====== BRANO SCELTO

1. L’epoca in cui visse Carlo Borromeo fu assai delicata per la Cristianità. In essa l’Arcivescovo di Milano diede un esempio splendido di che cosa significhi operare per la riforma della Chiesa. Molti erano i disordini da sanzionare, molti gli errori da correggere, molte le strutture da rinnovare; e tuttavia san Carlo si adoperò per una profonda riforma della Chiesa, iniziando dalla propria vita. È nei confronti di se stesso, infatti, che il giovane Borromeo promosse la prima e più radicale opera di rinnovamento. La sua carriera era avviata in modo promettente secondo i canoni di allora: per il figlio cadetto della nobile famiglia Borromeo si prospettava un futuro di agi e di successi, una vita ecclesiastica ricca di onori, ma priva di incombenze ministeriali; a ciò si aggiungeva anche la possibilità di assumere la guida della famiglia dopo la morte improvvisa del fratello Federico.

============

- [CONSEGNA] Per favore, indica se ciascuna delle affermazioni seguenti concorda con il brano su Carlo Borromeo, rispondendo sì o no e citando alla lettera le parole del brano che lo stabiliscono: (a) Borromeo avviò la riforma della Chiesa a partire dalla propria vita; (b) Borromeo era il figlio primogenito della sua famiglia; (c) la vita ecclesiastica che gli si prospettava comportava molte incombenze ministeriali. I record non hanno alcun legame con il brano.

====== DATI DA ANALIZZARE

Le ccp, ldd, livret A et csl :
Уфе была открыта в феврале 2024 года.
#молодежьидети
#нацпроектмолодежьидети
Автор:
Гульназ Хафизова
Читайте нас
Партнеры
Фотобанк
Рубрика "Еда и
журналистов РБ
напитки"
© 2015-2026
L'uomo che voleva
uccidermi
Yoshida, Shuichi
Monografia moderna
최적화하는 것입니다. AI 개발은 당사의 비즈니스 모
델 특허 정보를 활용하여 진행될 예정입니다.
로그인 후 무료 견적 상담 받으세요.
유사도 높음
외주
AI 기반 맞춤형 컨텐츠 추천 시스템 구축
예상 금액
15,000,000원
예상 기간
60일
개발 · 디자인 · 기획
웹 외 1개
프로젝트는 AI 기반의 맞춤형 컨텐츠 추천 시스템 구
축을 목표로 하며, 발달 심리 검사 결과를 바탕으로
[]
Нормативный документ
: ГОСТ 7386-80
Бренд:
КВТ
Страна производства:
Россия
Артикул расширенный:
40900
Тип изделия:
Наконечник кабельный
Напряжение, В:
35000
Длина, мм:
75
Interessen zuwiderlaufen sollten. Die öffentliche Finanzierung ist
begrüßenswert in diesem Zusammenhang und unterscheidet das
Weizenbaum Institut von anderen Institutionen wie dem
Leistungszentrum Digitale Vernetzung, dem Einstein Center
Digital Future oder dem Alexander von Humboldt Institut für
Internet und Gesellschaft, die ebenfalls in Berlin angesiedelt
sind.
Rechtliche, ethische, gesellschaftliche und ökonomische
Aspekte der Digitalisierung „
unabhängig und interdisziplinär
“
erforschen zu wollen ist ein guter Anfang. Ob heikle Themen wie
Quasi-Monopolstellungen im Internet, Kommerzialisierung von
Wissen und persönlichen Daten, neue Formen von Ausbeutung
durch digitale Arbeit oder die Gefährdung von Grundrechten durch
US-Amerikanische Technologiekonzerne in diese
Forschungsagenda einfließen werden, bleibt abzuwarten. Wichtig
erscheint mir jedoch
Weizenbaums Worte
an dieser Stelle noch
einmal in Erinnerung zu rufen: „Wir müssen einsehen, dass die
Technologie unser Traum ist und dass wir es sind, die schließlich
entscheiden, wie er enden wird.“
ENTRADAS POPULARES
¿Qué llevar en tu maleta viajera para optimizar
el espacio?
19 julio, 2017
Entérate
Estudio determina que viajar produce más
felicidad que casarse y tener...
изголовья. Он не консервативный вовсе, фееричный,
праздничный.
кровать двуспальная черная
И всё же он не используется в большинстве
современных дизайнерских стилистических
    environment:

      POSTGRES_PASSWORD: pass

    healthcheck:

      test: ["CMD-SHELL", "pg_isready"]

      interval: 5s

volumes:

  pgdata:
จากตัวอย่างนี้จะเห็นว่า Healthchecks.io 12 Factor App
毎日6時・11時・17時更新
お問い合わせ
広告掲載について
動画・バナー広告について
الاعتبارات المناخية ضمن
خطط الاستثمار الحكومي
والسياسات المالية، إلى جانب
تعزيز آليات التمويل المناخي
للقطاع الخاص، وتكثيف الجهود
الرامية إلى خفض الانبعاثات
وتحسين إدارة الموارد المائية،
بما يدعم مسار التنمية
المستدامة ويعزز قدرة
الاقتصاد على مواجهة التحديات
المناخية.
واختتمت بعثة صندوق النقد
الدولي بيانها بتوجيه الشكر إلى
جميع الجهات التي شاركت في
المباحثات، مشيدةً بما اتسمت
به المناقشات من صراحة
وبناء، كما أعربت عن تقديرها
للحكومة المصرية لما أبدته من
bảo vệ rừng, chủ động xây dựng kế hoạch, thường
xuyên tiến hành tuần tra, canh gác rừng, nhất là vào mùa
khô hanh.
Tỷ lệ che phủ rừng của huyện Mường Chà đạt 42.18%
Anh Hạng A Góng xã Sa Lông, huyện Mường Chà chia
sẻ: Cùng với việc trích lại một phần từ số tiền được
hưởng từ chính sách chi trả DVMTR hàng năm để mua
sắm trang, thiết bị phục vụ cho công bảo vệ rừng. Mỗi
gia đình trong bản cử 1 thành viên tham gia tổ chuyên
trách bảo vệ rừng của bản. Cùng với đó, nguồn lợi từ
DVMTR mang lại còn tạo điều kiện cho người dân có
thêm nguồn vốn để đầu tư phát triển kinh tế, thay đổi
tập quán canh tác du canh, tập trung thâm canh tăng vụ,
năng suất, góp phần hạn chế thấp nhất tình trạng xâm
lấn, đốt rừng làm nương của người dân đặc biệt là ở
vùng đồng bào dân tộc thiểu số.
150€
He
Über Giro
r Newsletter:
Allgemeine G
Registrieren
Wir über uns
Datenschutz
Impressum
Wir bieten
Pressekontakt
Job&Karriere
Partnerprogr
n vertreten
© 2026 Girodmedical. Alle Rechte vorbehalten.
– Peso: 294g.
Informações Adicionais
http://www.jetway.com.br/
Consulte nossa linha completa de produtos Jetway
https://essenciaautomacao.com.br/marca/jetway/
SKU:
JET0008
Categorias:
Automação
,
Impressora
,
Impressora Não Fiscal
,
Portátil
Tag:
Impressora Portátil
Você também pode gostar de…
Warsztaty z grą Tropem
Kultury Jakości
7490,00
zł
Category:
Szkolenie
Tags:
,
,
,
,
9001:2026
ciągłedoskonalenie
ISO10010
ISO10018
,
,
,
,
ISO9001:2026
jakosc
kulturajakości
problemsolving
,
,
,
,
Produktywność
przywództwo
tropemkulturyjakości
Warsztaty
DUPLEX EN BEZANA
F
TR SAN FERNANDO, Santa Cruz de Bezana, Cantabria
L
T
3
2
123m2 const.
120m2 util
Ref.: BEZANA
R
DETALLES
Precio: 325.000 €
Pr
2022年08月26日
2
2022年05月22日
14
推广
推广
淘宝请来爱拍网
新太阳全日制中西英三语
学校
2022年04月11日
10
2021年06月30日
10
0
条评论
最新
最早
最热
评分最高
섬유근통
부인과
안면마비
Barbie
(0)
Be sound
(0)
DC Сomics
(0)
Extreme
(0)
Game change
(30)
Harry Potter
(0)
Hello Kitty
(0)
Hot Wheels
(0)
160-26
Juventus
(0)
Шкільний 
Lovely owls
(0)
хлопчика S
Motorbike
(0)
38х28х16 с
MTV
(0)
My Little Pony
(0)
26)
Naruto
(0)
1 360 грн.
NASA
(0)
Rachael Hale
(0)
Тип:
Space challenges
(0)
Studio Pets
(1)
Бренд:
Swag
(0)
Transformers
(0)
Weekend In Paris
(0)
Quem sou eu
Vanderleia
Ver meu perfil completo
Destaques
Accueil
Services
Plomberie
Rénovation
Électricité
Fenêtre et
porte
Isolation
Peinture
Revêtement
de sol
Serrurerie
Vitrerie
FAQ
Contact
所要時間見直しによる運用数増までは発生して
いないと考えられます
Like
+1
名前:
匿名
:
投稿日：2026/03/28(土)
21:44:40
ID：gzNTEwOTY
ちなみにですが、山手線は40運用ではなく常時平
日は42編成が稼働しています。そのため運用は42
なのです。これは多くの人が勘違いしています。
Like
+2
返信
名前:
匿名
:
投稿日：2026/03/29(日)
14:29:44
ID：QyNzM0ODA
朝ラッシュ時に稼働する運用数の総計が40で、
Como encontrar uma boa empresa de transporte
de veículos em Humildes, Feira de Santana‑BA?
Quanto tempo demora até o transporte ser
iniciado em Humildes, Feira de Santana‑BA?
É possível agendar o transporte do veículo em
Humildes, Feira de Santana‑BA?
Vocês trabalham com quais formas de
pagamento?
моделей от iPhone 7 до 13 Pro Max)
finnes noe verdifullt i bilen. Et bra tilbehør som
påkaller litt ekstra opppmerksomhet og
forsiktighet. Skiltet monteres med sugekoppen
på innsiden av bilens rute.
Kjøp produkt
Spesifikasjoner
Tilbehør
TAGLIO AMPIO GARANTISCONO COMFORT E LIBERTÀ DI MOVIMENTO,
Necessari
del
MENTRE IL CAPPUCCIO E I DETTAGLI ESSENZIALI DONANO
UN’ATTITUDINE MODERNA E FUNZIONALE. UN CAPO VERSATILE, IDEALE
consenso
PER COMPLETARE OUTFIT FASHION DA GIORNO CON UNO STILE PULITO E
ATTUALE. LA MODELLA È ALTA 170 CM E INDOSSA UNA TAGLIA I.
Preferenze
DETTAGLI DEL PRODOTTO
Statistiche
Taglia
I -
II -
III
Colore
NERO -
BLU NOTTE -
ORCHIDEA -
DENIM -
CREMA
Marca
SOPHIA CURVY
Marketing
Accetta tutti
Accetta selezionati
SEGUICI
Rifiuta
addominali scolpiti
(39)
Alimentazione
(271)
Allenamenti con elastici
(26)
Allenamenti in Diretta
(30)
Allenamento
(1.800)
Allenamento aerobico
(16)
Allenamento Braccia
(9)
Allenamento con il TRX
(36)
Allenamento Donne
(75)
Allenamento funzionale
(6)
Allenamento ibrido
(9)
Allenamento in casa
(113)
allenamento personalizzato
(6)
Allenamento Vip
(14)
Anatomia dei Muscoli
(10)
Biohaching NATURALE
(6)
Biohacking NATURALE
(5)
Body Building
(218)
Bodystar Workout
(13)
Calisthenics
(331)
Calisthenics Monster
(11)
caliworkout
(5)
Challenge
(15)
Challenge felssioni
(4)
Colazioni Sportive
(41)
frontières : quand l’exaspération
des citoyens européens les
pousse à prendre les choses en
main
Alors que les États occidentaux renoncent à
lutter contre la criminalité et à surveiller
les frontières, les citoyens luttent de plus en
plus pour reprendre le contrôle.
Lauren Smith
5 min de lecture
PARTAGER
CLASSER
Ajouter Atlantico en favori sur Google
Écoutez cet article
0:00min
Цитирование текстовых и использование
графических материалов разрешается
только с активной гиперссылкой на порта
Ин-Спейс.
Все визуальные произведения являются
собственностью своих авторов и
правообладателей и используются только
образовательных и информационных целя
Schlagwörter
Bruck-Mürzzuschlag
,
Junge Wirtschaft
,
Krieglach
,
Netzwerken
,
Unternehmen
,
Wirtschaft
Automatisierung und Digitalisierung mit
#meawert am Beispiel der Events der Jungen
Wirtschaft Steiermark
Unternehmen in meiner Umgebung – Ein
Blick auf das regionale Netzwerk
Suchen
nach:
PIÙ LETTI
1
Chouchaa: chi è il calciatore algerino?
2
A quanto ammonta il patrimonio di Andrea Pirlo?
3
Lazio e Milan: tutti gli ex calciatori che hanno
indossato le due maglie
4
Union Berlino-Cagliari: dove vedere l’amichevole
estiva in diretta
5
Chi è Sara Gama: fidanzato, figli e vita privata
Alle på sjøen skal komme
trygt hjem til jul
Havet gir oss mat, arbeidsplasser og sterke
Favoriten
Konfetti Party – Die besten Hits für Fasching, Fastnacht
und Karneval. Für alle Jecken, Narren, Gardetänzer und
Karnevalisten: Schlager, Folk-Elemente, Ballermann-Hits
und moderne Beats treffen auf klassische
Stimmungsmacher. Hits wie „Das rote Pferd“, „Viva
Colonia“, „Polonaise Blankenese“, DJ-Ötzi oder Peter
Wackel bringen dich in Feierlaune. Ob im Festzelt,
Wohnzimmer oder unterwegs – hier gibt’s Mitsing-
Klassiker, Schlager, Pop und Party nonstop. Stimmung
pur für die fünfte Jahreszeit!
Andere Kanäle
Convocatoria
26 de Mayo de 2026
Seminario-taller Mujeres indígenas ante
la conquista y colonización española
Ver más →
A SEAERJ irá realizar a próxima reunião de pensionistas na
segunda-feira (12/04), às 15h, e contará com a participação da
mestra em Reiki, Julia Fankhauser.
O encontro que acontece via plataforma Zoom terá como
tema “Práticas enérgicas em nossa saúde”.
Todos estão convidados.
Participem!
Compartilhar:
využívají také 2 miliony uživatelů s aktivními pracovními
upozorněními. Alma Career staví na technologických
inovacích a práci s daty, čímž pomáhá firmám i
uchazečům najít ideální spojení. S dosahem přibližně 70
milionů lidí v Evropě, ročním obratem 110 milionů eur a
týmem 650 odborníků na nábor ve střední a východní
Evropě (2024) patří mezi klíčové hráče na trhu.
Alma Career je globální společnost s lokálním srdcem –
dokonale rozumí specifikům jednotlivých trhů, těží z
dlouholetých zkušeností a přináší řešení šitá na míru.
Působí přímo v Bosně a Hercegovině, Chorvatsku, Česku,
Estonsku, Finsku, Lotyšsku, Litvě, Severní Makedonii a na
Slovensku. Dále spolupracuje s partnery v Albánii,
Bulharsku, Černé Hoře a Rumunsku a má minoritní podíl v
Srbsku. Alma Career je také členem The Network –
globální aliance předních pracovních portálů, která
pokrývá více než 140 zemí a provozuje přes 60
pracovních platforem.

============

- [RISPOSTA]
(a) Sì: "iniziando dalla propria vita".
(b) No: "per il figlio cadetto della nobile famiglia Borromeo".
(c) No: "ricca di onori, ma priva di incombenze ministeriali".